Tuition Fees: Has Labour Tripped Up?

This blog is mystified by the announcement that Labour is going to reduce tuition fees to students then pay for it by raising taxes on pensions. The two are not connected. Moreover money raised in taxes goes straight into Treasury coffers and can easily be grabbed for any number of alternatives.

In principle students do not like the idea of having to take on a debt, although many will probably never have to pay it back. But the policy has provided a proper income stream for universities and the quality of the courses on offer has improved. More students than at any time in the past are going to university and the numbers from poorer backgrounds is going up. So everything is working well for the first time in decades. Why screw it up?

The answer is it cannot be right to set young people up in debt even before they start to earn in a country over burdened by debt in every direction and by every measure. But to put that right all you need to do is change the student loan to a grant and introduce a graduate tax on higher earners to recover the costs. The policy would be cost neutral both to the public purse and to the students, universities would continue to be funded properly and the shadow of debt at the start of life would be lifted.

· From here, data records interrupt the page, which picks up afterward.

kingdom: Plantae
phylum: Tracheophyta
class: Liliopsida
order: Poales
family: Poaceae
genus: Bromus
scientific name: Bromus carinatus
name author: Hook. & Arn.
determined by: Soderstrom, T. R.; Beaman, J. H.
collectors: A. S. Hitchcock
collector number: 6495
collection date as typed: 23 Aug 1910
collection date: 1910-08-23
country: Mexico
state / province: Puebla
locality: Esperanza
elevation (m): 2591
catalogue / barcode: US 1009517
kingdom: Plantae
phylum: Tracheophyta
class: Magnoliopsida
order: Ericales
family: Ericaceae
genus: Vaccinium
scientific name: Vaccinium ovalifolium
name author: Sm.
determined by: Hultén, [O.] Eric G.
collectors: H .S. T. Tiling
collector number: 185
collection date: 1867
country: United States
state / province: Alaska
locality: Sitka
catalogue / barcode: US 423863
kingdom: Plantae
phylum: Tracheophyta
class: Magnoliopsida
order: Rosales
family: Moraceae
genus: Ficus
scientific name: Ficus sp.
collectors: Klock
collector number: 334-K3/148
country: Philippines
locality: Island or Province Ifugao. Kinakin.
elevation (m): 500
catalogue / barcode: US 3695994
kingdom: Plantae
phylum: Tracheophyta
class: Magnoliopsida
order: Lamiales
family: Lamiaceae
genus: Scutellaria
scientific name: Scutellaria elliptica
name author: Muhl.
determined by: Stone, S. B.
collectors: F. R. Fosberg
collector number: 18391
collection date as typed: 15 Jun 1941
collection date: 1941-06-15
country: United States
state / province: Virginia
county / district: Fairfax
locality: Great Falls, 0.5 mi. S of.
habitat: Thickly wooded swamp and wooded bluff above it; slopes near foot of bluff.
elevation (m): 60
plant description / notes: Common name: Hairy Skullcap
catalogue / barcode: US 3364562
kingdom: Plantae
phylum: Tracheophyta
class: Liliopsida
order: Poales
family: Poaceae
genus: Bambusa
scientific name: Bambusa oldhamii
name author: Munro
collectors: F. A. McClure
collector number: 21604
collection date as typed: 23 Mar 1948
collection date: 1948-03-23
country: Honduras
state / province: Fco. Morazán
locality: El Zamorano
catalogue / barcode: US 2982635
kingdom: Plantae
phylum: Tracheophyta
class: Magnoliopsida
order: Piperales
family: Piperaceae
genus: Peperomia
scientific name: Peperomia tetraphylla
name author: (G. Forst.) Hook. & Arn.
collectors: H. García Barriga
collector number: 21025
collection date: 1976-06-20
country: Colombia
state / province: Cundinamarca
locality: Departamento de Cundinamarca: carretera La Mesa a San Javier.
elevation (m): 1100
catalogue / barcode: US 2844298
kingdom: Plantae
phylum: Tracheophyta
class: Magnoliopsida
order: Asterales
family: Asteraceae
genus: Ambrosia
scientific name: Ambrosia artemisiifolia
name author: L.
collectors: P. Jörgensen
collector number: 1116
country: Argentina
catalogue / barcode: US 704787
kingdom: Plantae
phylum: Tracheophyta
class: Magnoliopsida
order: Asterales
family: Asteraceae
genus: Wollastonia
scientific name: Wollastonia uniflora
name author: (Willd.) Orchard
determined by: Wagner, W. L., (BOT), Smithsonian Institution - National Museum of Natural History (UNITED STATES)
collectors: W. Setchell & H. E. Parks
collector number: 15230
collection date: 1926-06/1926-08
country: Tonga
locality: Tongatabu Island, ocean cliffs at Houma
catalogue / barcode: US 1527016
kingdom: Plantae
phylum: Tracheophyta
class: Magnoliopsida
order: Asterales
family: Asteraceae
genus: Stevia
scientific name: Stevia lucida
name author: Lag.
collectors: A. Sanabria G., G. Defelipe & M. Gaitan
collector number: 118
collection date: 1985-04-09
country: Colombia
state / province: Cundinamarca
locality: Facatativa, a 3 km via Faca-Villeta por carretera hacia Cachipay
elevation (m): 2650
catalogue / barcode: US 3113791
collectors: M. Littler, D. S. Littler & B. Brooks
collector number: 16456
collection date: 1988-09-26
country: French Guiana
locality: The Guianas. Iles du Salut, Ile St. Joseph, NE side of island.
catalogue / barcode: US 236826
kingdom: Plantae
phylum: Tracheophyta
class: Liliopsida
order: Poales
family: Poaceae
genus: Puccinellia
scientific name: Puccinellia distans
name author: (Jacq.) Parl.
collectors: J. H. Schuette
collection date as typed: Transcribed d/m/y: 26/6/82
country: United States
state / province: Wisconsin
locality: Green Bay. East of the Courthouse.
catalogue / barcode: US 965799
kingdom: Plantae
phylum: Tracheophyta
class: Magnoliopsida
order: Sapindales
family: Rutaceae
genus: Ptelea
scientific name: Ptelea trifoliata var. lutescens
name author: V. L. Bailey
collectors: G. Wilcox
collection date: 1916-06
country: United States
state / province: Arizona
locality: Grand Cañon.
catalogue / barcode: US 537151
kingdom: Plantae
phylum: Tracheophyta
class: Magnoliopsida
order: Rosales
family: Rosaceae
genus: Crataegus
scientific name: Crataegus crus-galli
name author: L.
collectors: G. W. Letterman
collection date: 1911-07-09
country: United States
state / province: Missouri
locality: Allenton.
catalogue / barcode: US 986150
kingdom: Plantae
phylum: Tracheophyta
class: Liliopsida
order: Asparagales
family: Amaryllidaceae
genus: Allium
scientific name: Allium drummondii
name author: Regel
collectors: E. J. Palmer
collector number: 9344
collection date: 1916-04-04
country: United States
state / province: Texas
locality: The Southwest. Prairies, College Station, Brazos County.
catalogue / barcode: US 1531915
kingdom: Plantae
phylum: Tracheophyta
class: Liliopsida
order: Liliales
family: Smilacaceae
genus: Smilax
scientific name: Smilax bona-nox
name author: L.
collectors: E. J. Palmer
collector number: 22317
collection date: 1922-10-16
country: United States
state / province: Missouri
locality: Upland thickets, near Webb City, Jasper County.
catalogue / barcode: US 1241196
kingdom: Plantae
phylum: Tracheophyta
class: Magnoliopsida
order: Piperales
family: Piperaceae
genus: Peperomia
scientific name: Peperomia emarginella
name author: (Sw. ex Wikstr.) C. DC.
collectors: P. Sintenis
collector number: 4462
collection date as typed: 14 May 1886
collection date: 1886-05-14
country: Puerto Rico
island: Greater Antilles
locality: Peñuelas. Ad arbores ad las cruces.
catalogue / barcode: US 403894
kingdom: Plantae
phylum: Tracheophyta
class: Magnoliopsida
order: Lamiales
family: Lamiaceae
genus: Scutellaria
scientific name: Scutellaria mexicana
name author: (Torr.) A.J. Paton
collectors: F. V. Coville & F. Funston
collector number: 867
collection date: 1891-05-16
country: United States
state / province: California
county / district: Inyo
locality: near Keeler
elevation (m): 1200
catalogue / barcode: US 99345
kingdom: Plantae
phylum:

The Labour plan was attacked not only by their opponents but also by a host of neutral columnists and commentators when it was announced in a great fanfare yesterday. Then it turned out that the only ones who will actually benefit financially (rather than emotionally) are the better off graduates who become lawyers and bankers. But they were never going to vote Labour anyway.

At present this does not look like a vote winner. Milliband and co must hope it is not a vote loser. It just might be.